**Work order**: Please express each line of the listing below as a JSON list of strings, one string per line. Leave out the blank lines and the picture lines.

Items listed in a dataset
--- START ---
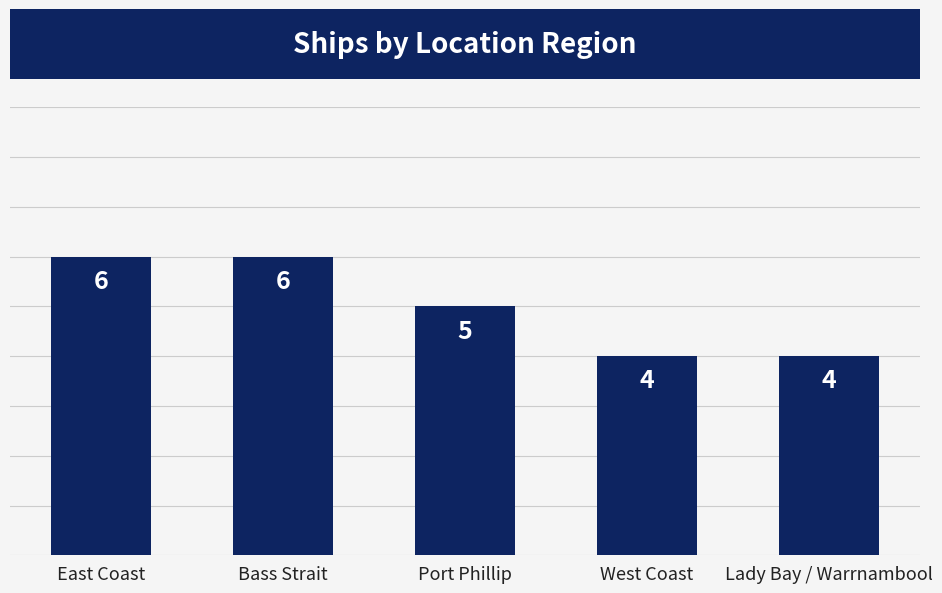

Reading left to right, transcribe all the data shown in this chart.

6	6	5	4	4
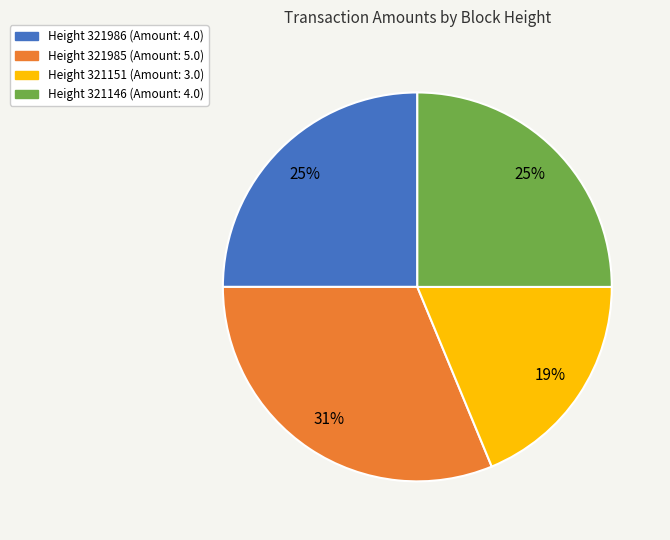

The Height 321985 (Amount: 5.0) slice represents 40% of the pie. True or false?

False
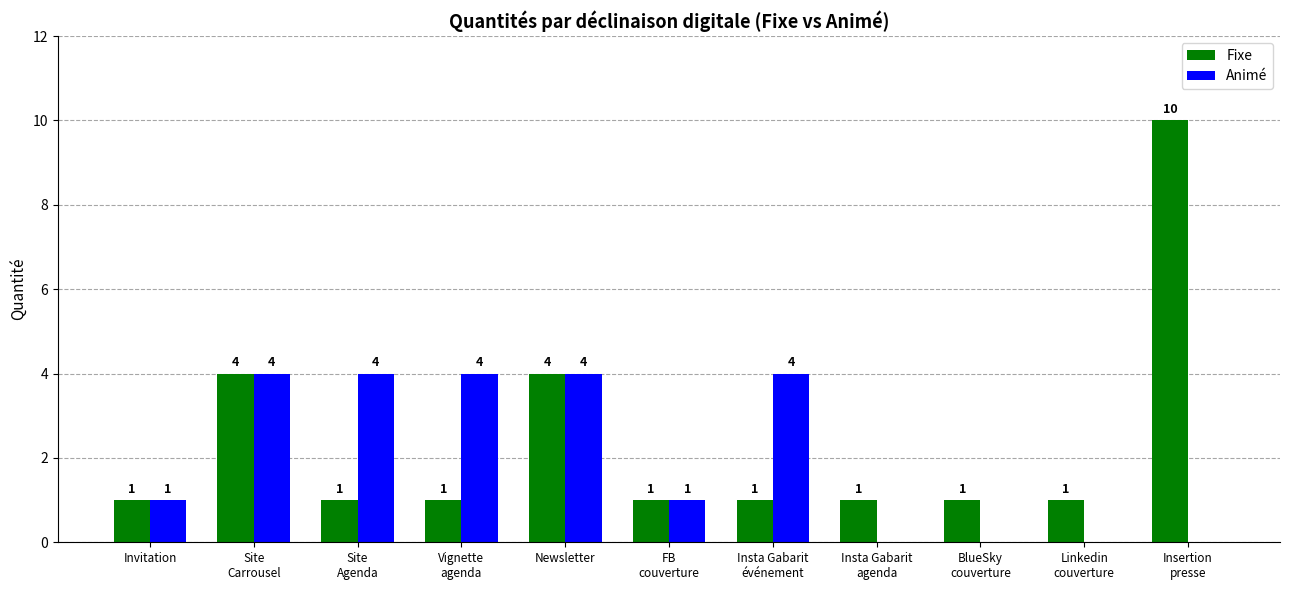

What is the sum of all Animé values?

22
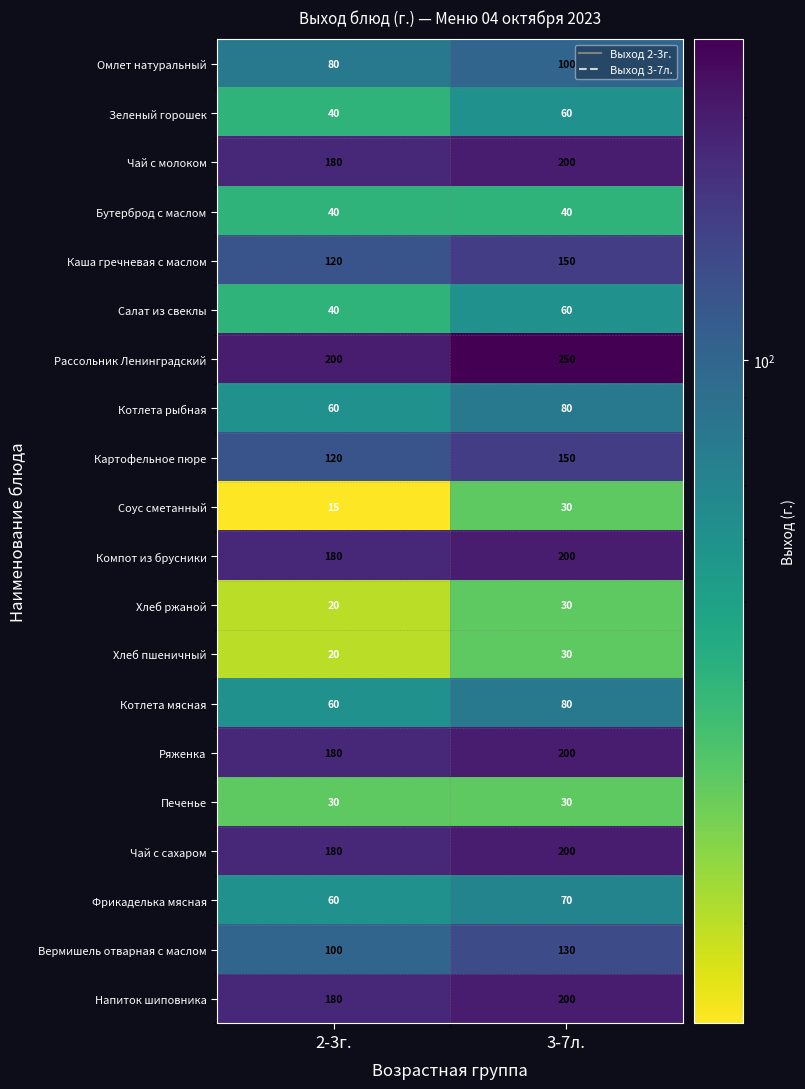

Which category has the lowest value in the Зеленый горошек series?

2-3г.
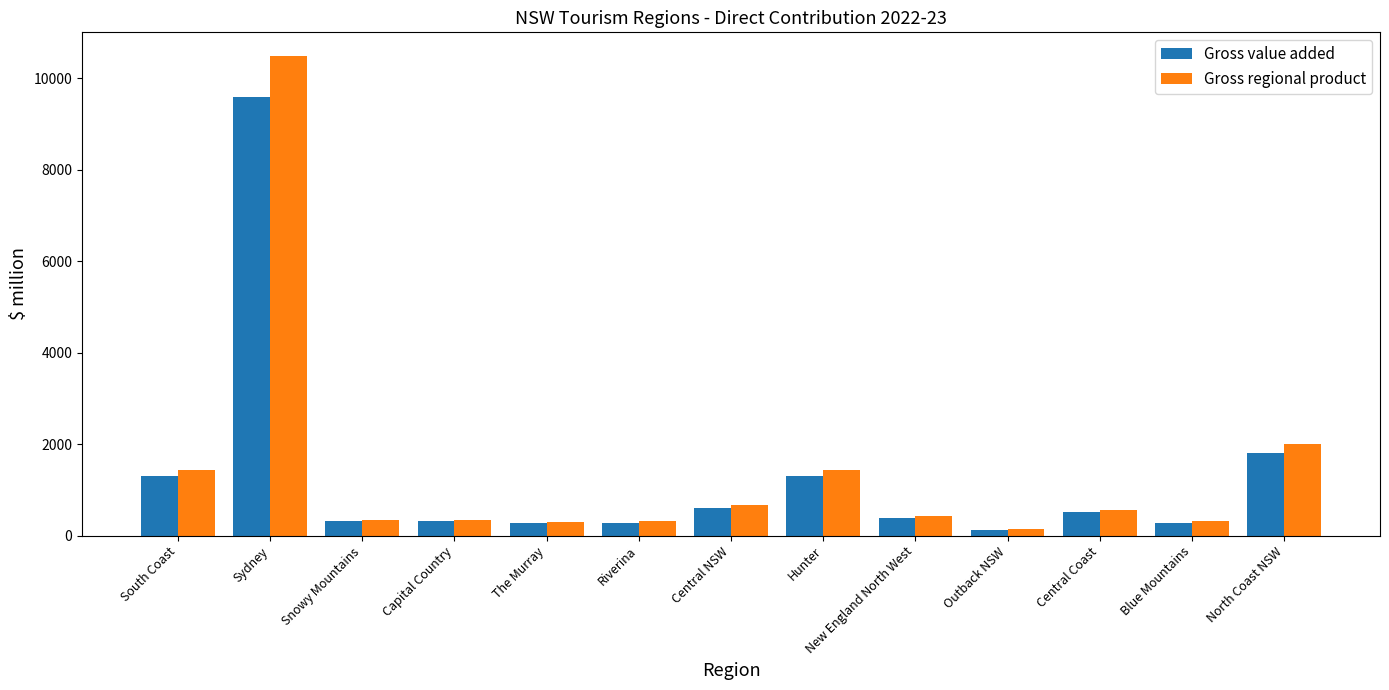

Rank the series by their maximum value, from lowest to highest.

Gross value added, Gross regional product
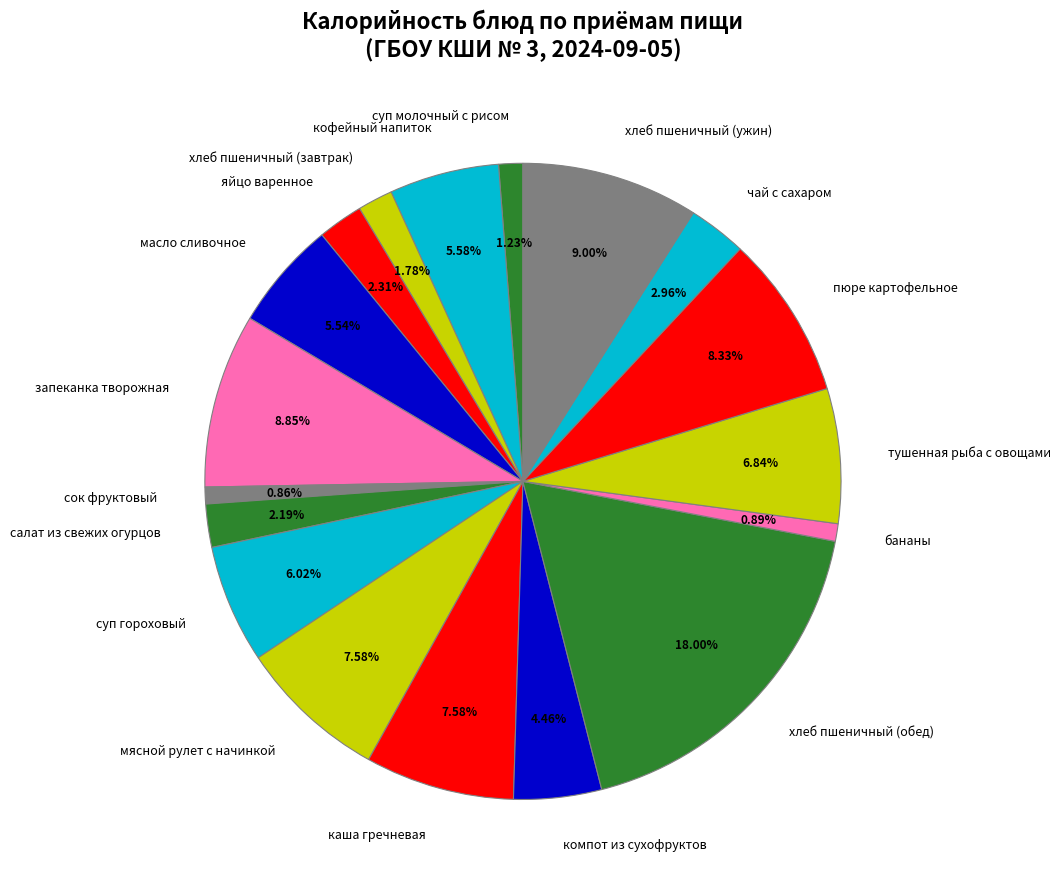

The чай с сахаром slice represents 15% of the pie. True or false?

False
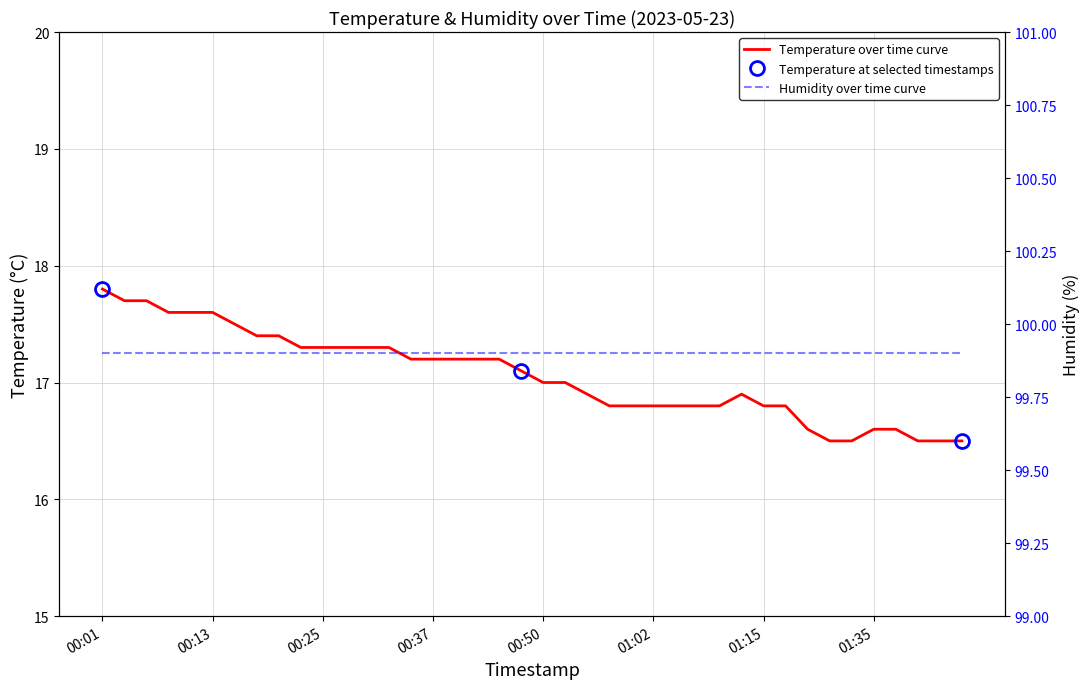

Reading right to left, list all the values displayed in this chart.

01:45=16.5	01:42=16.5	01:40=16.5	01:37=16.6	01:35=16.6	01:32=16.5	01:30=16.5	01:28=16.6	01:18=16.8	01:15=16.8	01:12=16.9	01:09=16.8	01:07=16.8	01:05=16.8	01:02=16.8	01:00=16.8	00:57=16.8	00:55=16.9	00:52=17.0	00:50=17.0	00:47=17.1	00:45=17.2	00:42=17.2	00:40=17.2	00:37=17.2	00:35=17.2	00:33=17.3	00:30=17.3	00:28=17.3	00:25=17.3	00:23=17.3	00:20=17.4	00:18=17.4	00:15=17.5	00:13=17.6	00:10=17.6	00:08=17.6	00:06=17.7	00:03=17.7	00:01=17.8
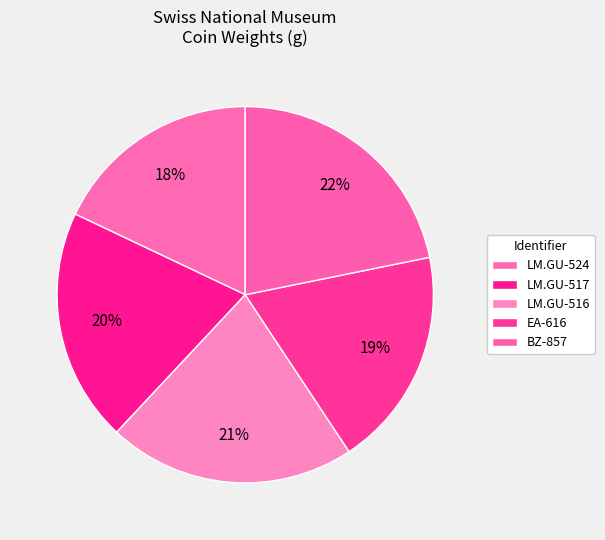

Count the number of slices in the pie.

5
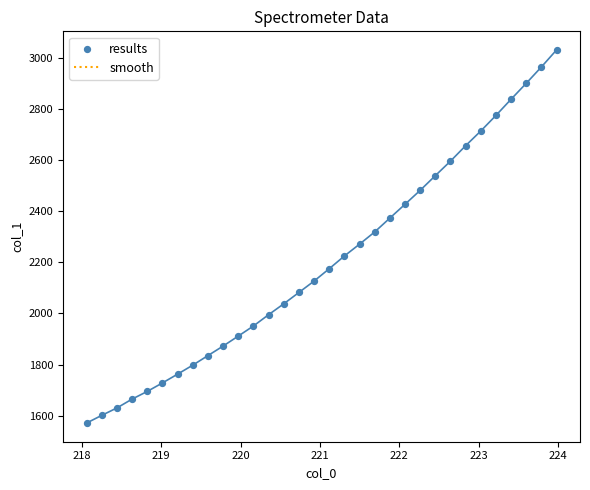

Count the number of points in this scatter plot.

32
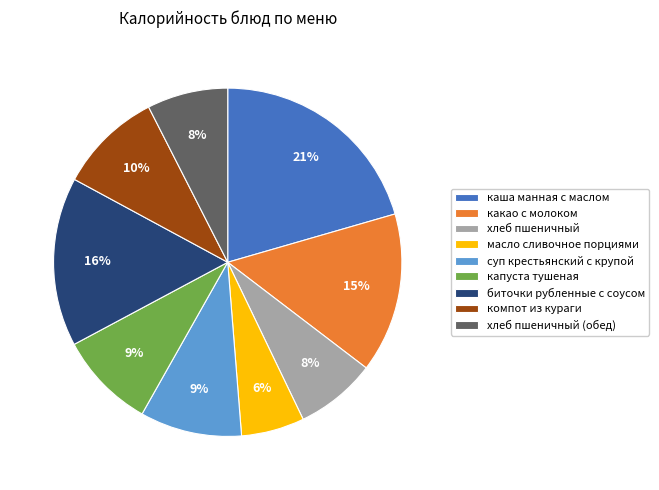

To the nearest percent, what is the difference between the хлеб пшеничный (обед) and масло сливочное порциями slice percentages?

2%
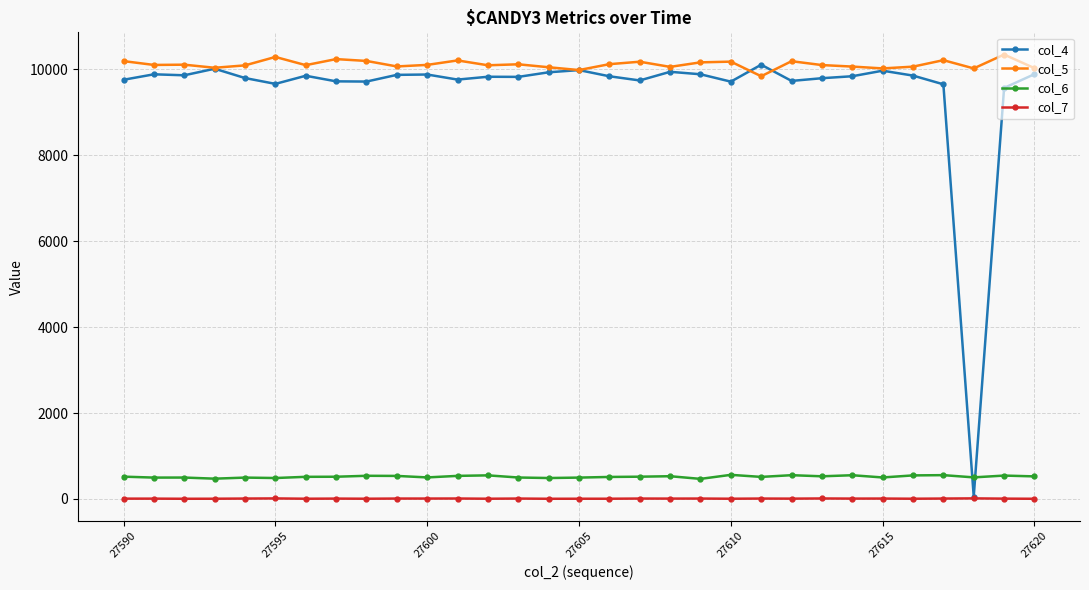

True or false: col_7 and col_5 intersect in this chart.

False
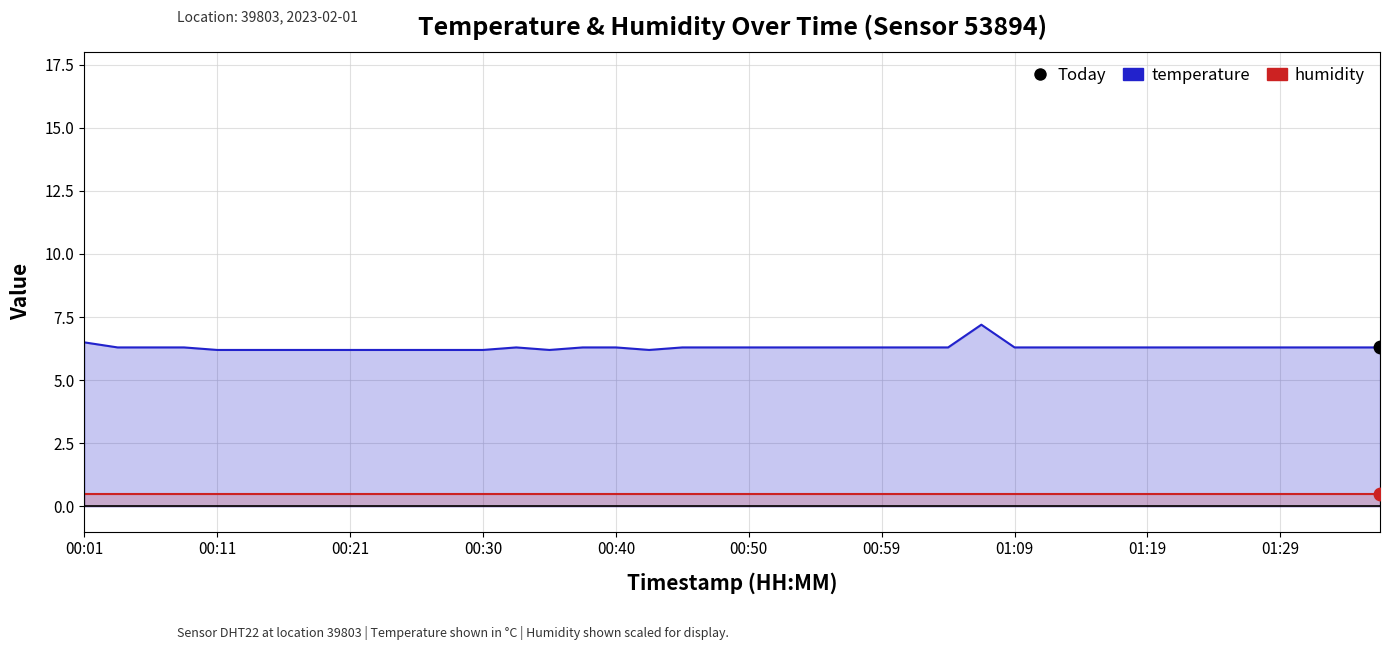

True or false: temperature and humidity intersect in this chart.

False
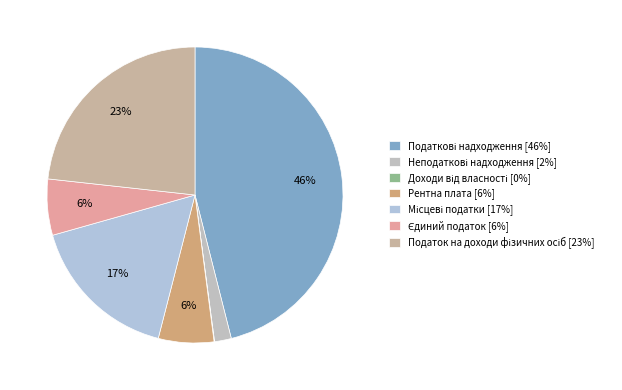

Is there any slice that represents more than half of the pie?

No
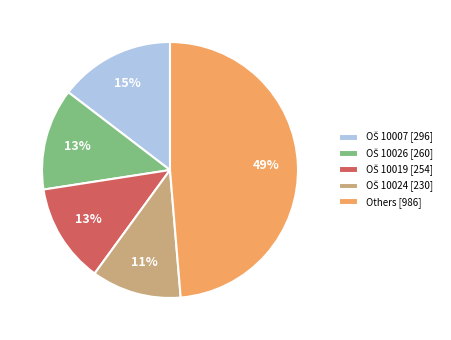

How many slices are in this pie chart?

5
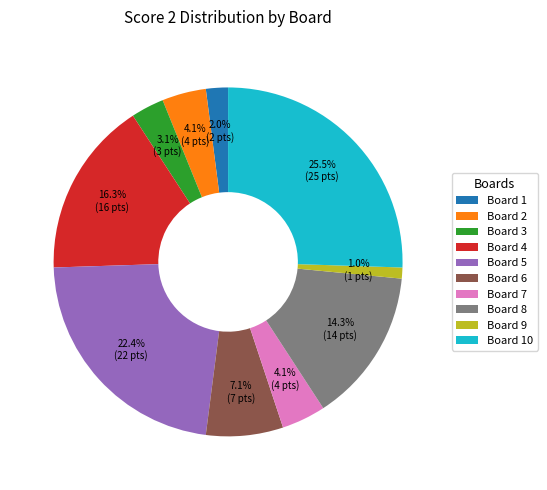

The Board 9 slice represents 1% of the pie. True or false?

True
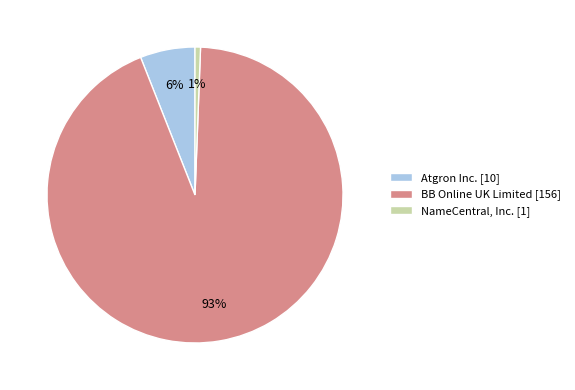

Do NameCentral, Inc. [1] and BB Online UK Limited [156] together represent more than half of the pie?

Yes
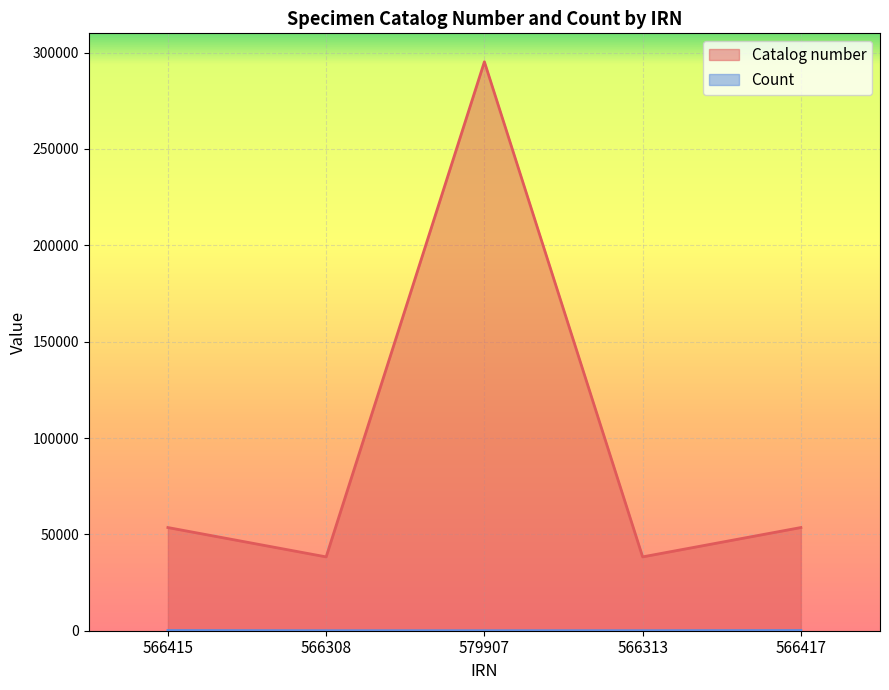

What is the greatest value displayed?

295258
--- END ---
**Solution**:
[
  "Reading left to right, transcribe all the data shown in this chart.",
  "6\t6\t5\t4\t4",
  "The Height 321985 (Amount: 5.0) slice represents 40% of the pie. True or false?",
  "False",
  "What is the sum of all Animé values?",
  "22",
  "Which category has the lowest value in the Зеленый горошек series?",
  "2-3г.",
  "Rank the series by their maximum value, from lowest to highest.",
  "Gross value added, Gross regional product",
  "The чай с сахаром slice represents 15% of the pie. True or false?",
  "False",
  "Reading right to left, list all the values displayed in this chart.",
  "01:45=16.5\t01:42=16.5\t01:40=16.5\t01:37=16.6\t01:35=16.6\t01:32=16.5\t01:30=16.5\t01:28=16.6\t01:18=16.8\t01:15=16.8\t01:12=16.9\t01:09=16.8\t01:07=16.8\t01:05=16.8\t01:02=16.8\t01:00=16.8\t00:57=16.8\t00:55=16.9\t00:52=17.0\t00:50=17.0\t00:47=17.1\t00:45=17.2\t00:42=17.2\t00:40=17.2\t00:37=17.2\t00:35=17.2\t00:33=17.3\t00:30=17.3\t00:28=17.3\t00:25=17.3\t00:23=17.3\t00:20=17.4\t00:18=17.4\t00:15=17.5\t00:13=17.6\t00:10=17.6\t00:08=17.6\t00:06=17.7\t00:03=17.7\t00:01=17.8",
  "Count the number of slices in the pie.",
  "5",
  "Count the number of points in this scatter plot.",
  "32",
  "To the nearest percent, what is the difference between the хлеб пшеничный (обед) and масло сливочное порциями slice percentages?",
  "2%",
  "True or false: col_7 and col_5 intersect in this chart.",
  "False",
  "True or false: temperature and humidity intersect in this chart.",
  "False",
  "Is there any slice that represents more than half of the pie?",
  "No",
  "How many slices are in this pie chart?",
  "5",
  "The Board 9 slice represents 1% of the pie. True or false?",
  "True",
  "Do NameCentral, Inc. [1] and BB Online UK Limited [156] together represent more than half of the pie?",
  "Yes",
  "What is the greatest value displayed?",
  "295258"
]